Is that a geoduck in your jockstrap, or are you happy to see me?
The Shittys are the perfect opening act for the Hanson Brothers. Nevermind that they share a member: they play self-consciously stooopid songs (all about "shit and living in Vancouver"), and take themselves none too seriously (bassist Craig Bougie only had two strings on his bass, and both were E's.) The thing is that, almost despite themselves, they play credibly enough that they had an enthusiastic moshpit going on (including two drunks in their apparent 30s and what John Chedsey said looked like a Megadeth fan, swinging his long blond hair to the music). Too bad my favourite tune by them was actually by the Dayglo Abortions ("Acting Like Black Sabbath" - hilarious: quoth the singer, "Quit applauding, we didn't write that one"). They're one of the few bands out there where chucking stuff at them onstage is a sign that you're on the same page with them.

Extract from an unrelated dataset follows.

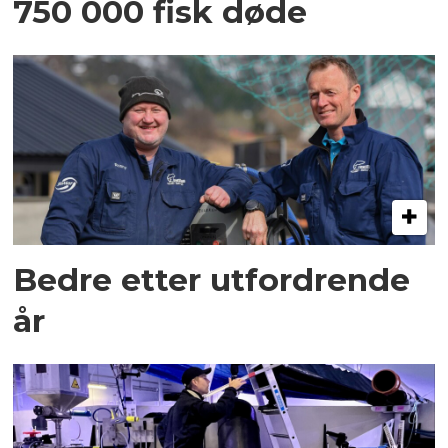
750 000 fisk døde
Bedre etter utfordrende
år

The more ridiculous elements of the rock experience are also foregrounded for the Hanson Brothers: it takes very, very intelligent people to be so good at being morons. What's most amazing is that, somewhat (um) unlike the Shittys, they end up making REALLY POTENT MUSIC at the same time, perfectly distilled, tight, fast, and funny punk-pop numbers worthy of the Ramones they emulate. But it might as well be live theatre. Dig: Johnny Hanson spent most of the time between songs pretending to scream at the audience about what a moron Tommy Hanson was, or occasionally asking people if they liked cabbage, or promoting the "brand new album released three years ago." The pelvic thrusts he offered when singing "Comatose" put a definite new spin on the lyrics, too ("Yeah my baby's comatose, cos I gave my baby an overdose" - thrust thrust). Tommy mostly drooled, and had to be led offstage by referee Chedsey. Drummer Ernie Hanson stole Robbie's bass at one point, playing the riff from "Stickboy" (emblazoned on the back of his jersey. Get it - "Stickboy," for a drummer? Hahahaha!); he pouted when he had to give it back. And Robbie - well, he had the show stealer: he wore baggy jeans, with soiled white longjohns under them, and a fat jockstrap over them. His pants kept falling down, despite ref. Chedsey's earnest attempts to make them stay up, and by the end of the night he was just playing in his longjohns and jockstrap (and jersey and hockey mask, of course - that's Robbie pictured a few posts back, btw). Suddenly, something long and fleshy popped out and was dangling from his jockstrap, almost a foot down his thighs. It was disgusting and tapered and subhuman, with a brown tip. He waggled it at Johnny and the audience and continued to play his bass with the thing hanging there. Finally, he dug it out - it was a geoduck, pictured above, but few people knew this - and he tore chunks of it and threw them into the audience, including the long dangly bit, which was still on the floor after I left. It STUNK! Even the band was surprised by that one...
Anyhow, the Hanson Brothers are fuckin' hoot to listen to, ALMOST as much fun as they are to watch. I just wish I'd been able to get drunk. Five rum and cokes was enough to give me a hangover today... It should have worked better.